## ACTIONS TO TAKE
• a. According to the nmstate design extract, what is the thin layer that exposes NetworkManager programmatically called?
• b. Write out the passage from the nmstate design extract, beginning at the words "The nmstate is" and stopping after "(not only ansible).".
• c. Translate this sentence from the nmstate design extract into Spanish: "NetworkManager is the service that controls most of the Linux host networking options."

## PAGE EXTRACT
***
Middleware: nmstate, bridging between the frontend and backend, interpreting the data model and applying the configuration with the relevant NetworkManager function/s (optionally with another backend if required).
Frontend: Communication protocol, through which clients can communicate with the node and control the HOST networking state.

NetworkManager backend access requires a thin layer that exposes it programmatically. This component is referred to as “NM Lib”.

The nmstate is used as a tool to apply what was described in the data model schema and its commands/verbs functionality requirements to the backend (NetworkManager). In many ways, it is similar to the NetworkManager Ansible module but is expected to be deployed on the host and used by other clients (not only ansible).

The communication protocol specification is deferred, for now it is mentioned in Appendix D.

Components

Solution Stack Diagram

NetworkManager (Service & Lib)

NetworkManager is the service that controls most of the Linux host networking options.
***
## GIVEN DATA
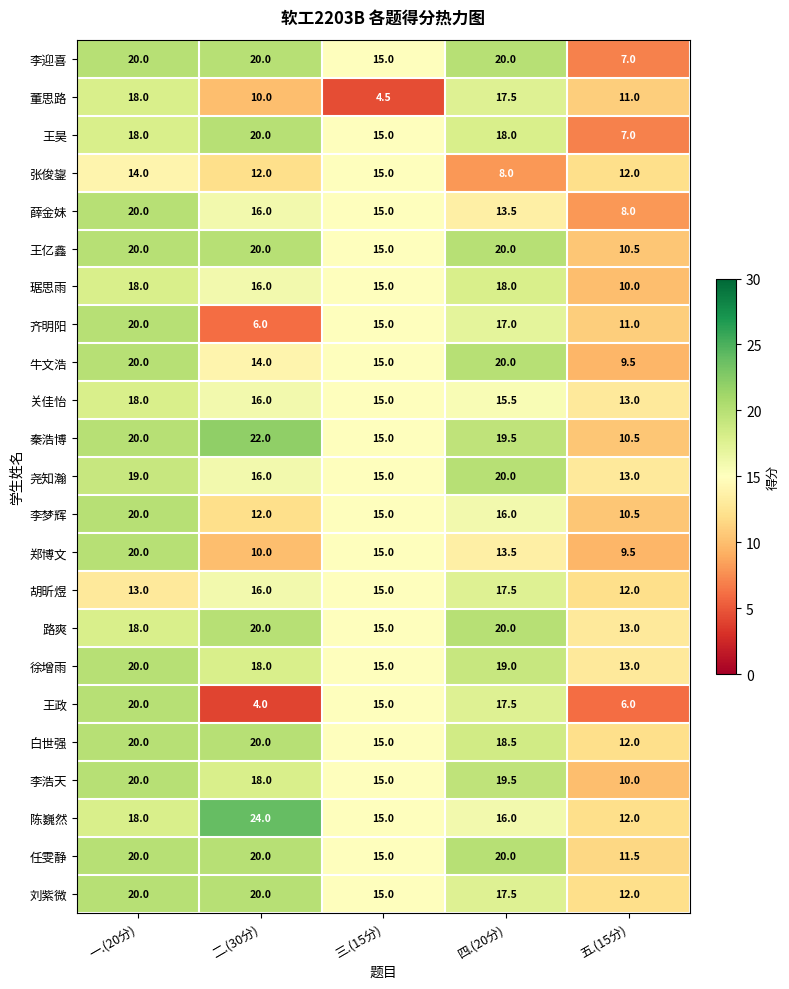

List the labels in order of 李浩天 value, largest first.

一.(20分), 四.(20分), 二.(30分), 三.(15分), 五.(15分)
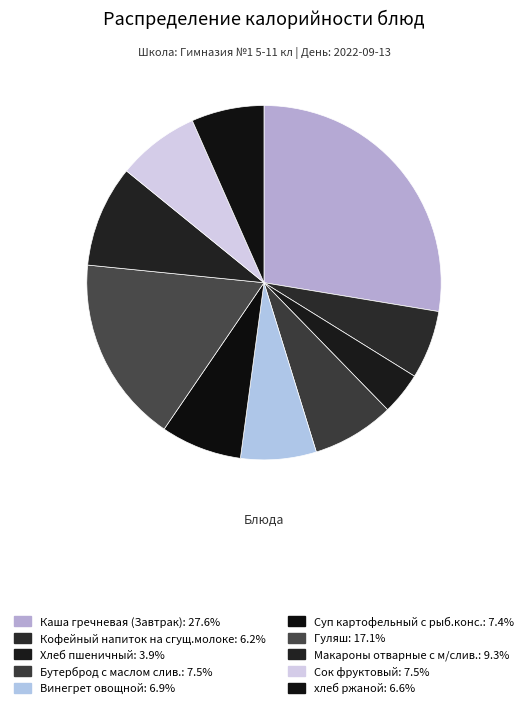

Rank the categories by value from highest to lowest.

Каша гречневая (Завтрак), Гуляш, Макароны отварные с м/слив., Бутерброд с маслом слив., Сок фруктовый, Суп картофельный с рыб.конс., Винегрет овощной, хлеб ржаной, Кофейный напиток на сгущ.молоке, Хлеб пшеничный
***
## RESULTS BY TASK
• a. NM Lib

• b.
The nmstate is used as a tool to apply what was described in the data model schema and its commands/verbs functionality requirements to the backend (NetworkManager). In many ways, it is similar to the NetworkManager Ansible module but is expected to be deployed on the host and used by other clients (not only ansible).

• c. NetworkManager es el servicio que controla la mayoría de las opciones de red del host Linux.